Requirements ::
Reproduce the rows below word for word, beginning with the first line and continuing through the line that contains "143H138V139L120 116L104 112L69", with both of those lines included. Omit the pictures from your copy.

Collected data
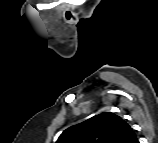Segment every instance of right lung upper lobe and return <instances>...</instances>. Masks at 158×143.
Masks as SVG:
<instances>
[{"label": "right lung upper lobe", "mask_w": 158, "mask_h": 143, "mask_svg": "<svg viewBox=\"0 0 158 143\" xmlns=\"http://www.w3.org/2000/svg\"><path fill=\"white\" fill-rule=\"evenodd\" d=\"M56 143H138V139L120 116L104 112L69 127Z\"/></svg>", "instance_id": "1"}]
</instances>
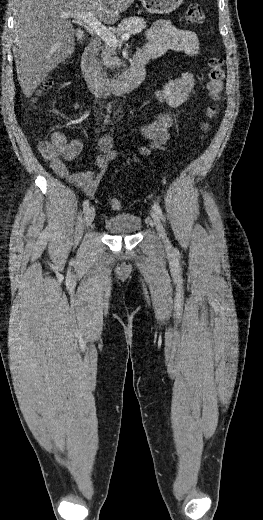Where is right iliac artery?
Segmentation results:
<instances>
[{"label":"right iliac artery","instance_id":"right-iliac-artery-1","mask_svg":"<svg viewBox=\"0 0 263 520\" xmlns=\"http://www.w3.org/2000/svg\"><path fill=\"white\" fill-rule=\"evenodd\" d=\"M88 206H89V202H88V200H85L83 202V209L86 210L88 208Z\"/></svg>","mask_w":263,"mask_h":520}]
</instances>
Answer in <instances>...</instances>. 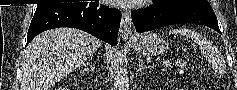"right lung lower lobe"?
<instances>
[{
    "instance_id": "1",
    "label": "right lung lower lobe",
    "mask_w": 237,
    "mask_h": 90,
    "mask_svg": "<svg viewBox=\"0 0 237 90\" xmlns=\"http://www.w3.org/2000/svg\"><path fill=\"white\" fill-rule=\"evenodd\" d=\"M121 13L95 2L37 5L31 21L26 46L39 33L59 27H72L117 45Z\"/></svg>"
}]
</instances>
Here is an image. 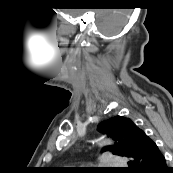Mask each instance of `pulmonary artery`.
<instances>
[{
  "instance_id": "obj_1",
  "label": "pulmonary artery",
  "mask_w": 173,
  "mask_h": 173,
  "mask_svg": "<svg viewBox=\"0 0 173 173\" xmlns=\"http://www.w3.org/2000/svg\"><path fill=\"white\" fill-rule=\"evenodd\" d=\"M100 164L108 168H118L123 166L125 163L122 158L113 154H104L100 158Z\"/></svg>"
}]
</instances>
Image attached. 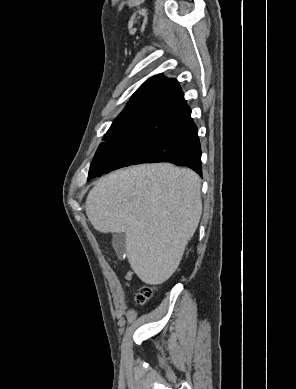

Exercise response ::
Segment every instance of right lung upper lobe and return <instances>...</instances>. Masks at 158×143.
Masks as SVG:
<instances>
[{"label": "right lung upper lobe", "mask_w": 158, "mask_h": 143, "mask_svg": "<svg viewBox=\"0 0 158 143\" xmlns=\"http://www.w3.org/2000/svg\"><path fill=\"white\" fill-rule=\"evenodd\" d=\"M56 143H138V139L120 116L104 112L69 127Z\"/></svg>", "instance_id": "1"}]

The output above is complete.